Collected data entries
══════════

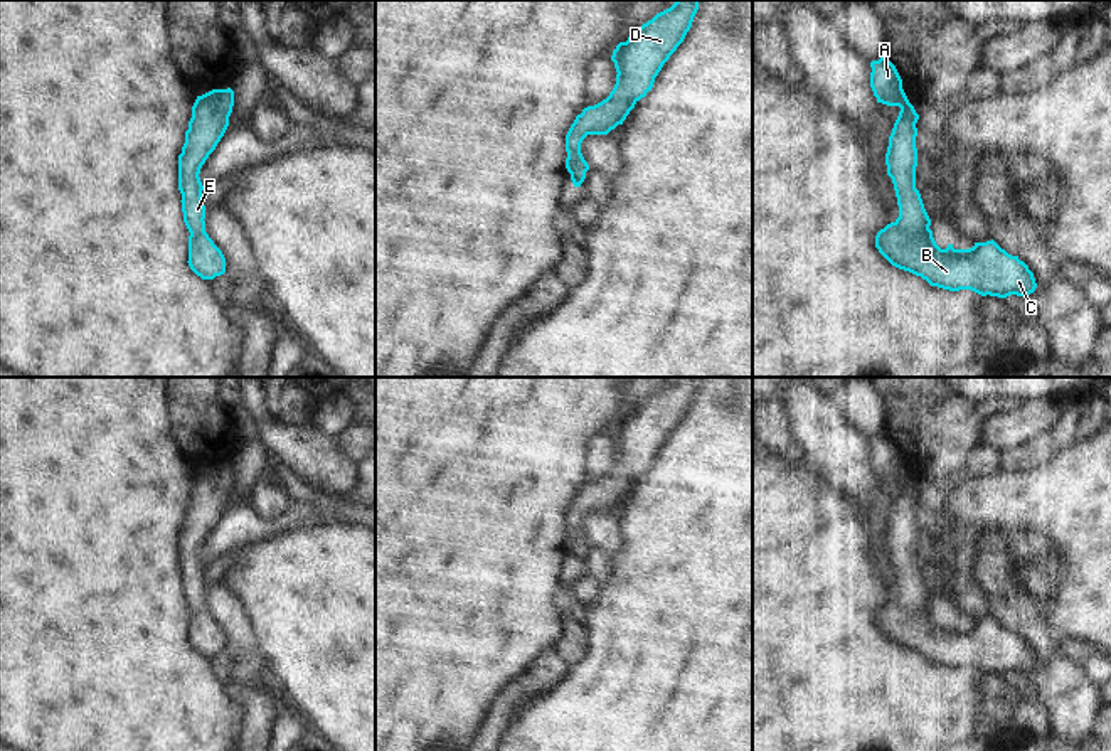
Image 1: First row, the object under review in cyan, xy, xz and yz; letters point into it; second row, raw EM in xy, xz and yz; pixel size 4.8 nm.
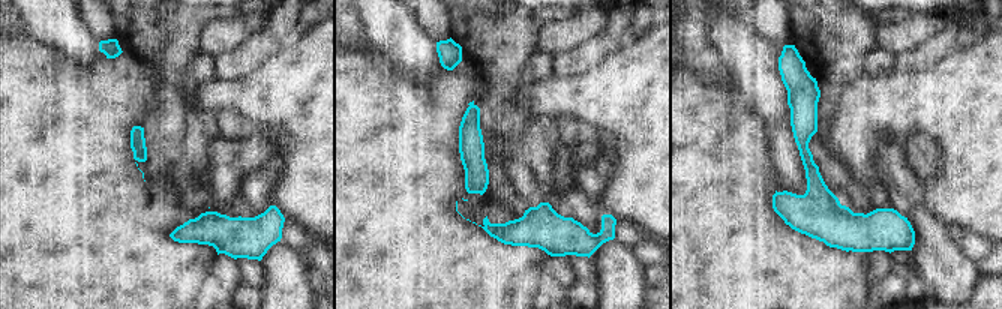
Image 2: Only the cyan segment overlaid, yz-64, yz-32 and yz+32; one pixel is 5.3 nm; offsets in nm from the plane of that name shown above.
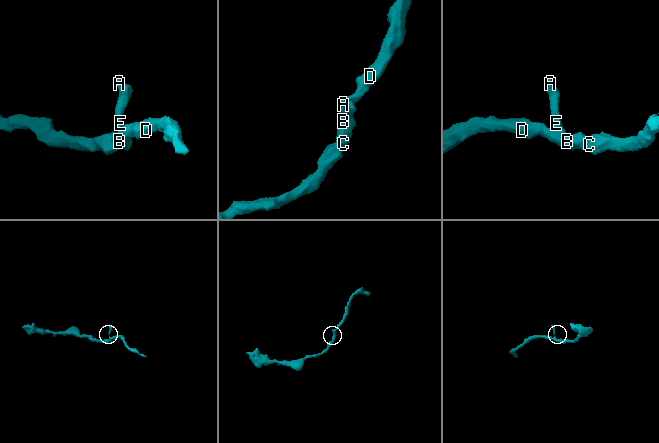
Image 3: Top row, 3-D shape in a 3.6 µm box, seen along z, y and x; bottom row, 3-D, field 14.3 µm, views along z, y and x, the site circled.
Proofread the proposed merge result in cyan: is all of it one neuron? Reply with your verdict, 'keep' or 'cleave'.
keep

══════════

Instructions to follow: All lines from the one containing "Image 2: Only" through the end of the data are to be written out exactly, with nothing added; skip the pictures.

Task result:
Image 2: Only the cyan segment overlaid, yz-64, yz-32 and yz+32; one pixel is 5.3 nm; offsets in nm from the plane of that name shown above.
Image 3: Top row, 3-D shape in a 3.6 µm box, seen along z, y and x; bottom row, 3-D, field 14.3 µm, views along z, y and x, the site circled.
Proofread the proposed merge result in cyan: is all of it one neuron? Reply with your verdict, 'keep' or 'cleave'.
keep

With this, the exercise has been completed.